• _Given information_
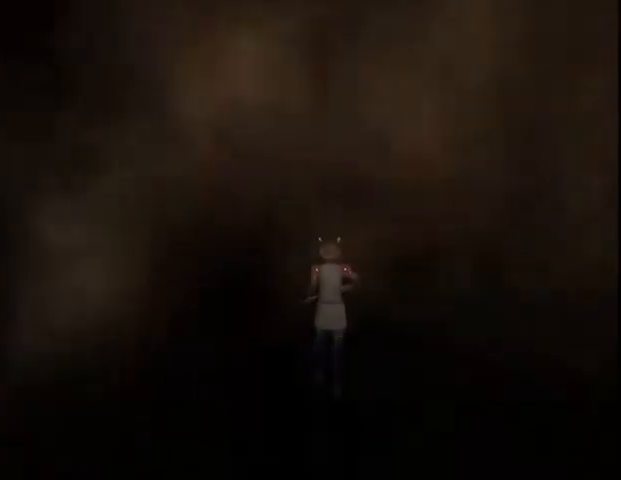
{"keys": ["ctrl_l", "w"], "mouse": [], "events": []}
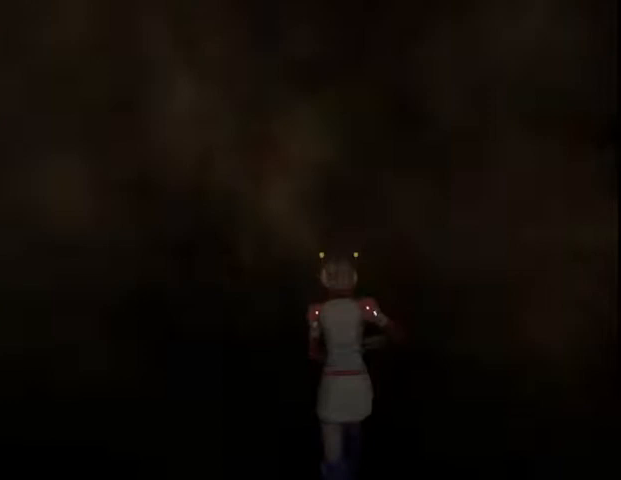
{"keys": ["ctrl_l", "w"], "mouse": [], "events": []}
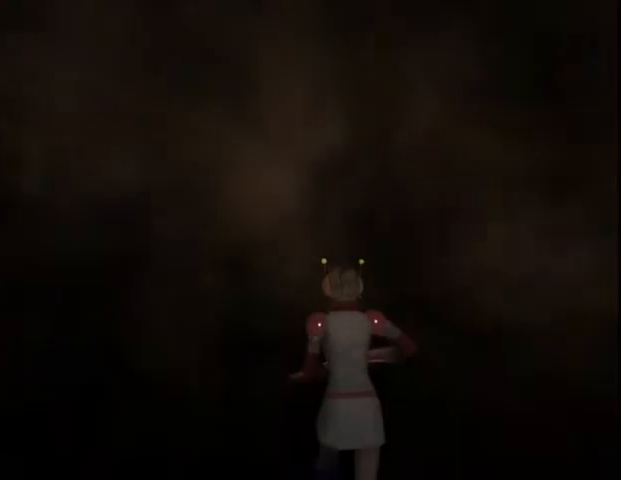
{"keys": ["ctrl_l", "w"], "mouse": [], "events": []}
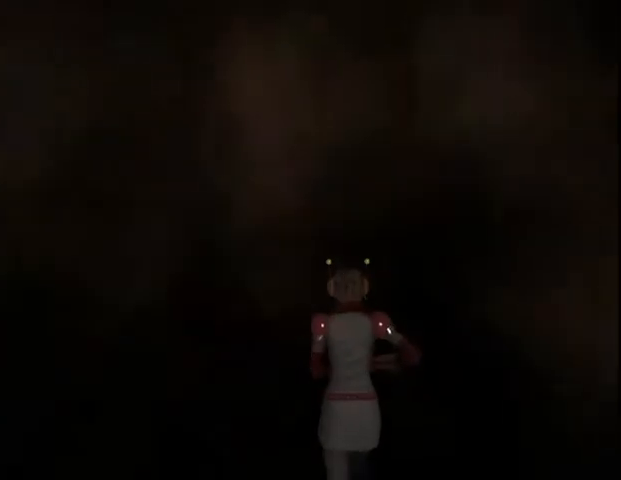
{"keys": ["ctrl_l", "w"], "mouse": [], "events": []}
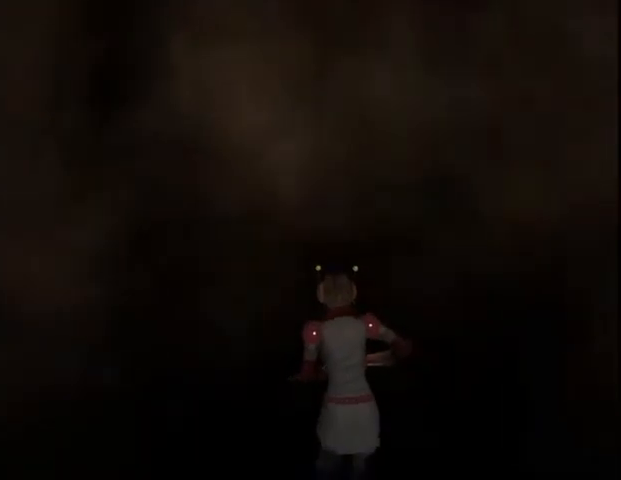
{"keys": ["ctrl_l", "w"], "mouse": [], "events": []}
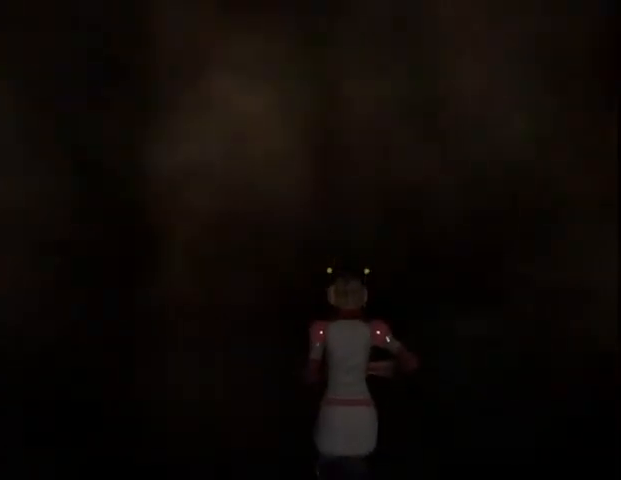
{"keys": ["ctrl_l", "w"], "mouse": [], "events": []}
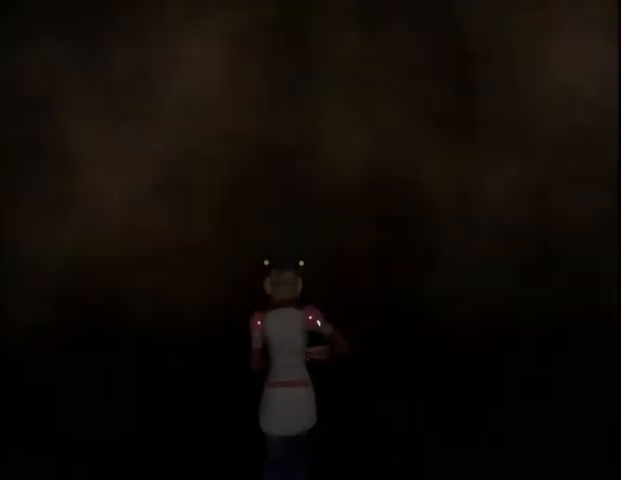
{"keys": ["ctrl_l", "w"], "mouse": [], "events": []}
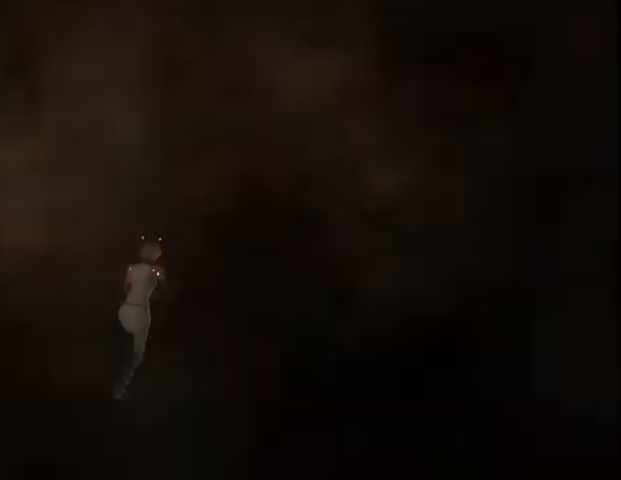
{"keys": ["ctrl_l", "w"], "mouse": [], "events": []}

• _Exercise_
A word-for-word copy of the material is required; pictures stay out of it.

• _Solution for this problem_
{"keys": ["ctrl_l", "w"], "mouse": [], "events": []}
{"keys": ["ctrl_l", "w"], "mouse": [], "events": []}
{"keys": ["ctrl_l", "w"], "mouse": [], "events": []}
{"keys": ["ctrl_l", "w"], "mouse": [], "events": []}
{"keys": ["ctrl_l", "w"], "mouse": [], "events": []}
{"keys": ["ctrl_l", "w"], "mouse": [], "events": []}
{"keys": ["ctrl_l", "w"], "mouse": [], "events": []}
{"keys": ["ctrl_l", "w"], "mouse": [], "events": []}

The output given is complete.